MATERIALS PROVIDED:
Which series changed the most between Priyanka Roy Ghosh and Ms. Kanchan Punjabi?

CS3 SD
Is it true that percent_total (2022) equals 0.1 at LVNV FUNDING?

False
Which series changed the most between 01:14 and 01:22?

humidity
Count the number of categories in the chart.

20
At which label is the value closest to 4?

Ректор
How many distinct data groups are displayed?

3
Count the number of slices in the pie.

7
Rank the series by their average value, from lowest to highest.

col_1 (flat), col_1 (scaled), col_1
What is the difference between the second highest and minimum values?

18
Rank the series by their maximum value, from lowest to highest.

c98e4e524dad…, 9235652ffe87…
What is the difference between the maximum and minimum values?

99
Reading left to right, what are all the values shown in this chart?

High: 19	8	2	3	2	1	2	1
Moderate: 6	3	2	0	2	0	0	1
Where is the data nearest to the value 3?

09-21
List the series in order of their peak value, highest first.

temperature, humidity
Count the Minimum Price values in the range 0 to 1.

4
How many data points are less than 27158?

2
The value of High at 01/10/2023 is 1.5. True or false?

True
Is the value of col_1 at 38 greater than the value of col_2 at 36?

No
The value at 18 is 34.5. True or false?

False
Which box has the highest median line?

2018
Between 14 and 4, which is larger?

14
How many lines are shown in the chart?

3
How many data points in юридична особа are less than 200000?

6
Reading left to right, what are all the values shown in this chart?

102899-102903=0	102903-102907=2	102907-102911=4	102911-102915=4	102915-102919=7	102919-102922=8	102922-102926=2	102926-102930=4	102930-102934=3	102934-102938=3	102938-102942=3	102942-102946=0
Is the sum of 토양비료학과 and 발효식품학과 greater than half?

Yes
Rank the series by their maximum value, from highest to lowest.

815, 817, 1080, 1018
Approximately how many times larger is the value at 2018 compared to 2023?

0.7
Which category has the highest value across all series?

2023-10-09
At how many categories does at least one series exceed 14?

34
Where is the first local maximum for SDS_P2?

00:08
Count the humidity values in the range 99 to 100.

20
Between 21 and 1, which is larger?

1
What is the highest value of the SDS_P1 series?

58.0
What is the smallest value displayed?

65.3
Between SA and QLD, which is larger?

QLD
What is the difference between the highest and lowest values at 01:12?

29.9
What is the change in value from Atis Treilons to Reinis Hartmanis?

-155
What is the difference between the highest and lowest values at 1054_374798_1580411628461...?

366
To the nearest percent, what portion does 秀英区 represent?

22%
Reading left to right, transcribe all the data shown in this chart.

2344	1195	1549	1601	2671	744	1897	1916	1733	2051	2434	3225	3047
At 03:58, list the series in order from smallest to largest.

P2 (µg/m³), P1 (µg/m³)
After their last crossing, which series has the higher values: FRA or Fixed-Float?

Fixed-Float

WHAT YOU SHOULD DO:
Rewrite all of the entries above with every "series" changed to "data set", keeping everything else the same.

TASK SOLUTION:
Which data set changed the most between Priyanka Roy Ghosh and Ms. Kanchan Punjabi?

CS3 SD
Is it true that percent_total (2022) equals 0.1 at LVNV FUNDING?

False
Which data set changed the most between 01:14 and 01:22?

humidity
Count the number of categories in the chart.

20
At which label is the value closest to 4?

Ректор
How many distinct data groups are displayed?

3
Count the number of slices in the pie.

7
Rank the data set by their average value, from lowest to highest.

col_1 (flat), col_1 (scaled), col_1
What is the difference between the second highest and minimum values?

18
Rank the data set by their maximum value, from lowest to highest.

c98e4e524dad…, 9235652ffe87…
What is the difference between the maximum and minimum values?

99
Reading left to right, what are all the values shown in this chart?

High: 19	8	2	3	2	1	2	1
Moderate: 6	3	2	0	2	0	0	1
Where is the data nearest to the value 3?

09-21
List the data set in order of their peak value, highest first.

temperature, humidity
Count the Minimum Price values in the range 0 to 1.

4
How many data points are less than 27158?

2
The value of High at 01/10/2023 is 1.5. True or false?

True
Is the value of col_1 at 38 greater than the value of col_2 at 36?

No
The value at 18 is 34.5. True or false?

False
Which box has the highest median line?

2018
Between 14 and 4, which is larger?

14
How many lines are shown in the chart?

3
How many data points in юридична особа are less than 200000?

6
Reading left to right, what are all the values shown in this chart?

102899-102903=0	102903-102907=2	102907-102911=4	102911-102915=4	102915-102919=7	102919-102922=8	102922-102926=2	102926-102930=4	102930-102934=3	102934-102938=3	102938-102942=3	102942-102946=0
Is the sum of 토양비료학과 and 발효식품학과 greater than half?

Yes
Rank the data set by their maximum value, from highest to lowest.

815, 817, 1080, 1018
Approximately how many times larger is the value at 2018 compared to 2023?

0.7
Which category has the highest value across all data set?

2023-10-09
At how many categories does at least one data set exceed 14?

34
Where is the first local maximum for SDS_P2?

00:08
Count the humidity values in the range 99 to 100.

20
Between 21 and 1, which is larger?

1
What is the highest value of the SDS_P1 data set?

58.0
What is the smallest value displayed?

65.3
Between SA and QLD, which is larger?

QLD
What is the difference between the highest and lowest values at 01:12?

29.9
What is the change in value from Atis Treilons to Reinis Hartmanis?

-155
What is the difference between the highest and lowest values at 1054_374798_1580411628461...?

366
To the nearest percent, what portion does 秀英区 represent?

22%
Reading left to right, transcribe all the data shown in this chart.

2344	1195	1549	1601	2671	744	1897	1916	1733	2051	2434	3225	3047
At 03:58, list the data set in order from smallest to largest.

P2 (µg/m³), P1 (µg/m³)
After their last crossing, which data set has the higher values: FRA or Fixed-Float?

Fixed-Float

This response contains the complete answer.